Intrinsic matrix estimation data
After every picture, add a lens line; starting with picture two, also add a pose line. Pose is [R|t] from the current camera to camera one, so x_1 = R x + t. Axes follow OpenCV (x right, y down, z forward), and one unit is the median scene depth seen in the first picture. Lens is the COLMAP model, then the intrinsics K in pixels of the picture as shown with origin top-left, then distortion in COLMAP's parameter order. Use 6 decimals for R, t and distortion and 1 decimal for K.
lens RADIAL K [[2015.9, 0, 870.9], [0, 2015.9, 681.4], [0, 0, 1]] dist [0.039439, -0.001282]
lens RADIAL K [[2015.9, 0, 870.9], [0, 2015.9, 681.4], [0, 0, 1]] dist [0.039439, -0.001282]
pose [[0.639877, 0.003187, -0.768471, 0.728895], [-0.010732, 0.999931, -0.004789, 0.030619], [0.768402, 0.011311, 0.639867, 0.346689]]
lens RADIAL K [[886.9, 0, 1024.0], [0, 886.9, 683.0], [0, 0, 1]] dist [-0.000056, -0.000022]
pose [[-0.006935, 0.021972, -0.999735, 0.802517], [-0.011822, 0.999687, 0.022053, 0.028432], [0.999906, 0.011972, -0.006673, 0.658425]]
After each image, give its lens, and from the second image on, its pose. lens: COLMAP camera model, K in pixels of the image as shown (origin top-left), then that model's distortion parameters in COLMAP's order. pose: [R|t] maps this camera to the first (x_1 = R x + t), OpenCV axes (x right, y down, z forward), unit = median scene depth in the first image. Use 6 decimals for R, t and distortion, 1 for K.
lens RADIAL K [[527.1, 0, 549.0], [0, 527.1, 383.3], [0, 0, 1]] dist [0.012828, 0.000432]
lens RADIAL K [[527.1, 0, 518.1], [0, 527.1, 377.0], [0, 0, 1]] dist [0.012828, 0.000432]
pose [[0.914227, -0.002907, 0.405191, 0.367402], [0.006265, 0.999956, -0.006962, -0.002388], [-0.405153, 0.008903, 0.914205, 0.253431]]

● About this task
With no word changed, write the entries out once more.

● Task response
After every picture, add a lens line; starting with picture two, also add a pose line. Pose is [R|t] from the current camera to camera one, so x_1 = R x + t. Axes follow OpenCV (x right, y down, z forward), and one unit is the median scene depth seen in the first picture. Lens is the COLMAP model, then the intrinsics K in pixels of the picture as shown with origin top-left, then distortion in COLMAP's parameter order. Use 6 decimals for R, t and distortion and 1 decimal for K.
lens RADIAL K [[2015.9, 0, 870.9], [0, 2015.9, 681.4], [0, 0, 1]] dist [0.039439, -0.001282]
lens RADIAL K [[2015.9, 0, 870.9], [0, 2015.9, 681.4], [0, 0, 1]] dist [0.039439, -0.001282]
pose [[0.639877, 0.003187, -0.768471, 0.728895], [-0.010732, 0.999931, -0.004789, 0.030619], [0.768402, 0.011311, 0.639867, 0.346689]]
lens RADIAL K [[886.9, 0, 1024.0], [0, 886.9, 683.0], [0, 0, 1]] dist [-0.000056, -0.000022]
pose [[-0.006935, 0.021972, -0.999735, 0.802517], [-0.011822, 0.999687, 0.022053, 0.028432], [0.999906, 0.011972, -0.006673, 0.658425]]
After each image, give its lens, and from the second image on, its pose. lens: COLMAP camera model, K in pixels of the image as shown (origin top-left), then that model's distortion parameters in COLMAP's order. pose: [R|t] maps this camera to the first (x_1 = R x + t), OpenCV axes (x right, y down, z forward), unit = median scene depth in the first image. Use 6 decimals for R, t and distortion, 1 for K.
lens RADIAL K [[527.1, 0, 549.0], [0, 527.1, 383.3], [0, 0, 1]] dist [0.012828, 0.000432]
lens RADIAL K [[527.1, 0, 518.1], [0, 527.1, 377.0], [0, 0, 1]] dist [0.012828, 0.000432]
pose [[0.914227, -0.002907, 0.405191, 0.367402], [0.006265, 0.999956, -0.006962, -0.002388], [-0.405153, 0.008903, 0.914205, 0.253431]]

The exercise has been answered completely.